"Paz para a nossa época" –as palavras de Chamberlain, ao retornar da Conferência de Munique, ecoam até hoje como um signo de vergonha. O primeiro-ministro britânico praticava o "apaziguamento", utilizando-se da linguagem do pacifismo. Diante da guerra de agressão russa na Ucrânia, o discurso pacifista está de volta. Como em 1938, seus mais destacados arautos não querem a paz, mas um desfecho específico da guerra.
Chamberlain não era um pacifista. O "apaziguamento", estimulado pela parcela da elite britânica simpática a Hitler, sintetizava um desastrado cálculo estratégico: direcionar as forças alemãs para um confronto mutuamente destruidor com os soviéticos. Os pacifistas aplaudiram a entrega dos Sudetos tchecos, que exibiam como um preço de liquidação para obter a paz universal. "Chamberlain fez a coisa certa em Munique", declarou Bernard Shaw, a figura icônica do pacifismo.
"Se Zelenski tivesse dito há tempos que não iria entrar na Otan, teria evitado a guerra", tuitou o teólogo Leonardo Boff. Os fatos desmentiram, de imediato, a profecia contrafactual do piedoso humanista. Na segunda semana da guerra, Zelenski aceitou trocar a paz por um estatuto de neutralidade geopolítica da Ucrânia –mas a Rússia rejeitou a oferta, exigindo a transferência da Crimeia, do Donbass e do sul ucranianos à sua soberania.

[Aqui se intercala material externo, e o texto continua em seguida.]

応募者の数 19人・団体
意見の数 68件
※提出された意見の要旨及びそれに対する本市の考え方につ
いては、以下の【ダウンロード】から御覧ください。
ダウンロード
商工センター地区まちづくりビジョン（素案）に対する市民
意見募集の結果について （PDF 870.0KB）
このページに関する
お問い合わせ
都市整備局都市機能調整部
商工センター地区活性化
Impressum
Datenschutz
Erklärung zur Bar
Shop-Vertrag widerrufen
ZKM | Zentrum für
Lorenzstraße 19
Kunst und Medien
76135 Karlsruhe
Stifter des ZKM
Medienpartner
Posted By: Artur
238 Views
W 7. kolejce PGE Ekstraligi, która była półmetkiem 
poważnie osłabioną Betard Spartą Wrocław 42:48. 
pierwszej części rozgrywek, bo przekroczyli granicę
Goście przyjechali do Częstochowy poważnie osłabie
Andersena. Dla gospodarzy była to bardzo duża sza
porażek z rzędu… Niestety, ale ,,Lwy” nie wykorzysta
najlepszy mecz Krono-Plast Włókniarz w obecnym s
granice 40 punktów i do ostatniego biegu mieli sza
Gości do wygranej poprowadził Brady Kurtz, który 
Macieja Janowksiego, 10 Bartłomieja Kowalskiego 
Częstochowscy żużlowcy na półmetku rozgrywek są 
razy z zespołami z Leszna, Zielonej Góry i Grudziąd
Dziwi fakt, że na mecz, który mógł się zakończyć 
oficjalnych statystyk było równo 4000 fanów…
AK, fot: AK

Putin deflagrou uma guerra de conquista alegando que a Ucrânia não passa de uma extensão da Rússia. Boff está de acordo com o conceito que sustenta a invasão. No seu tuíte, a frase estende-se do seguinte modo: "...a guerra e a carnificina que os russos estão fazendo, destruindo uma parte de si mesmos, pois Ucrânia e Rússia foram sempre uma só terra".
Shaw não era apenas um pacifista célebre, mas também –algo geralmente esquecido– um admirador de Hitler, Stalin e Mussolini. Na quarta semana da guerra, Boff transitou da exigência inicial de neutralidade ucraniana para uma posição mais "realista", que replica os objetivos de Putin: "Me pergunto se tem sentido Zelenski sacrificar todo um povo numa guerra que sabe não poder ganhar. Para poupar seu povo caberia, não uma rendição, mas uma negociação mesmo com concessões." Assim, de passagem, Boff conta-nos que não é Putin, mas Zelenski, que sacrifica "todo um povo".

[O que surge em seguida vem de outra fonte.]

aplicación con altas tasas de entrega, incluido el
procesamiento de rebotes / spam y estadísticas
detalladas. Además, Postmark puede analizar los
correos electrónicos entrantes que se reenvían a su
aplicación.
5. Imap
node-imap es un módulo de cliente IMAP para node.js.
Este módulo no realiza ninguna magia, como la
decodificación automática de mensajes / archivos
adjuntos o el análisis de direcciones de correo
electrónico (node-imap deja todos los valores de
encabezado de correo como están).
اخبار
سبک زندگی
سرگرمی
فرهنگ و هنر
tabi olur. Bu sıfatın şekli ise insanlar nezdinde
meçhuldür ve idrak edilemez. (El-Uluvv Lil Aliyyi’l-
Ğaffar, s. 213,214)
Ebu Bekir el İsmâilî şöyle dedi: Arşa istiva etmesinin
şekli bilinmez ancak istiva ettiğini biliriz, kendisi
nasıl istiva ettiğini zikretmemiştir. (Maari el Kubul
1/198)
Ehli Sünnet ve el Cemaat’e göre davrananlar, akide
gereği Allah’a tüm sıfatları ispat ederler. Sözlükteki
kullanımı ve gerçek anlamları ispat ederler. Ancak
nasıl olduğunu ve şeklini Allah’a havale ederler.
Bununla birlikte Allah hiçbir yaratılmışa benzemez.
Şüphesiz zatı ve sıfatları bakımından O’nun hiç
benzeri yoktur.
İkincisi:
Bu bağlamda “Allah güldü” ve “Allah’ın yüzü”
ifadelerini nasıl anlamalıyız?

Putin imaginou que, por não ser uma nação legítima, a Ucrânia capitularia sem luta. Viu, no lugar disso, uma nação inteira se levantar contra o poderoso invasor. Na sua infinita bondade, Boff solicita a Zelenski que faça a vontade de Moscou, entregando-lhe vastos territórios –e, com eles, as populações que os habitam. Seu pacifismo, como o de tantos outros, é uma encenação destinada a divulgar os pretextos e as narrativas do chefe do Kremlin.

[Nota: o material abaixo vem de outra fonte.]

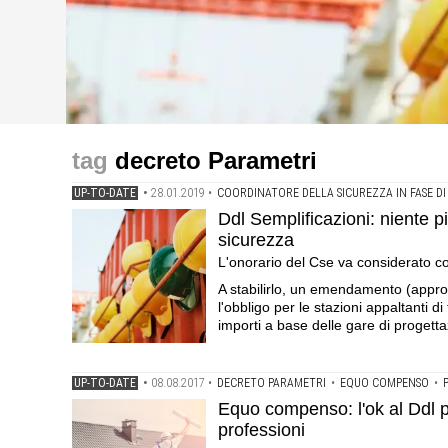
up-to-date
up-to-date
Ddl Semplificazioni: niente più ribasso della parcella p
Equo compenso: l'ok al Ddl per gli avvocati potrebbe sp
decreto Parametri
considerato come costo della sicurezza
UP-TO-DATE
•
28.01.2019
•
COORDINATORE DELLA SICUREZZA IN FASE DI
Ddl Semplificazioni: niente pi
sicurezza
community
Il calcolo parcella di architetti e ingegneri secondo il
L'onorario del Cse va considerato c
A stabilirlo, un emendamento (approv
l'obbligo per le stazioni appaltanti d
importi a base delle gare di progettaz
UP-TO-DATE
•
08.08.2017
•
DECRETO PARAMETRI
•
EQUO COMPENSO
•
Equo compenso: l'ok al Ddl pe
professioni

Diante da decisão dos EUA, junto com outros 42 países, de fornecer armas pesadas à Ucrânia, o ministro do Exterior russo, Sergei Lavrov, passou a acusar a Otan de promover uma guerra por procuração contra a Rússia. Os pacifistas de araque repetem, sílaba por sílaba, as cínicas sentenças de Lavrov. De fato, ignoram a Carta da ONU, que condena a guerra de conquista e avaliza o direito à autodefesa coletiva –ou seja, o direito de nações não beligerantes de contribuir para o esforço de guerra de um país invadido.
Na Ucrânia, mais que o destino de uma nação soberana, joga-se o futuro da ordem mundial edificada em 1945 pelas potências vencedoras da Segunda Guerra Mundial, inclusive a URSS. Um triunfo em terras ucranianas impulsionaria Putin a prosseguir sua escalada de guerras imperiais na Moldávia e nos países bálticos, sob o álibi de proteger os "russos do exterior". Segundo a lógica de Boff, em nome da paz, cada uma dessas nações deveria desistir da soberania e de suas fronteiras internacionalmente reconhecidas. O pacifismo do nosso Shaw, como o do Shaw original, é propaganda de guerra.
Demétrio Magnoli - Sociólogo, autor de “Uma Gota de Sangue: História do Pensamento Racial”. É doutor em geografia humana pela USP.